A series of encouraging recent meetings with senior Russian officials have raised hopes in Washington, Paris and Berlin that the President Vladimir Putin is serious about settling the dispute over eastern Ukraine and paving the way to sanctions relief before the year is out….. Kerry said: “With bona-fide legitimate intent to solve the problem on both sides, it is possible in these next months to find those Minsk agreements implemented and to get to a place where sanctions can be appropriately, because of the full implementation, removed.

“Russia’s tone and pace in addressing this have changed,” said a European diplomat involved in discussions of the conflict. “They no longer hold us at arm’s length with platitudes. When we talk about elections, nothing is taboo, and there’s no detail too small to be addressed.”

Russia’s seizure of Crimea was accomplished with such speed, deception and outright cynicism that Western powers could do—or chose to do—nothing to stop it, notes one observer:

Within a year, following a Russian invasion of eastern Ukraine disguised as a domestic uprising, the leaders of France, Germany, Ukraine and Russia met in Minsk, Belarus, to hammer out a deal aimed at stopping the fighting. To a large extent, it did. B

ut by freezing the conflict, the agreement also cemented Russian gains in Ukraine.
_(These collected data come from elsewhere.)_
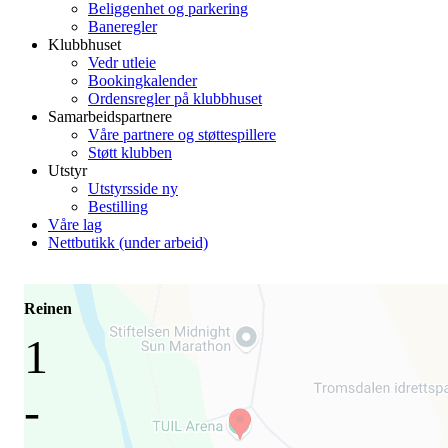
Beliggenhet og parkering
Baneregler
Klubbhuset
Vedr utleie
Bookingkalender
Ordensregler på klubbhuset
Samarbeidspartnere
Våre partnere og støttespillere
Støtt klubben
Utstyr
Utstyrsside ny
Bestilling
Våre lag
Nettbutikk (under arbeid)
Reinen
1
-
Europeans disinclined to keep up the pressure on Moscow could portray Minsk as evidence of Russia’s good behaviour. “But in doing so, they have to conveniently forget the whole issue of Crimea and of Ukrainian integrity,” says Keir Giles, an associate fellow in the Russia and Eurasia Program at Chatham House. He adds some European leaders have “demonstrated quite clearly that they’re willing to do so.” In that outcome is another victory for Putin: the creation of divisions among his Western opponents.

What’s driving Russian policy now, says Lilia Shevtsova, a non-resident senior fellow at the Brookings Institution [who delivered the National Endowment for Democracy’s 2014 Lipset Lecture on Russia’s Political System: The Drama of Decay], is a desire to end Russia’s isolation. “The Kremlin’s agenda is firstly to return back to the role of the superpower at the table with other key international actors,” says Shevtsova……Putin doesn’t intend to achieve this by persuasion or by making concessions, but by forcing the West to compromise. “The usual Putin and Kremlin way to pursue their goals is to apply pressure, to break windows in order to achieve the grand bargain. It’s blackmail.”

Putin’s allies blame Western ideological contamination for the conflict.

“After Ukraine’s declaration of independence, they have tried and continue to try to implant in us a foreign ideology,” said Alexander Zakharchenko, who heads Donetsk People’s Republic, one of two self-declared republics in eastern Ukraine.. “If once upon a time we were raised on fundamental concepts such as family, fidelity, brotherhood, love to the motherland, then now we can see we are being raised on Coca-Cola, Mickey Mouse, jeans and also on Playboy.”

In World Affairs, Alexander Motyl offers an optimistic take on Ukraine, detailing some of the country’s major successes since the Euromaidan revolution (HT: FP’s Democracy Lab).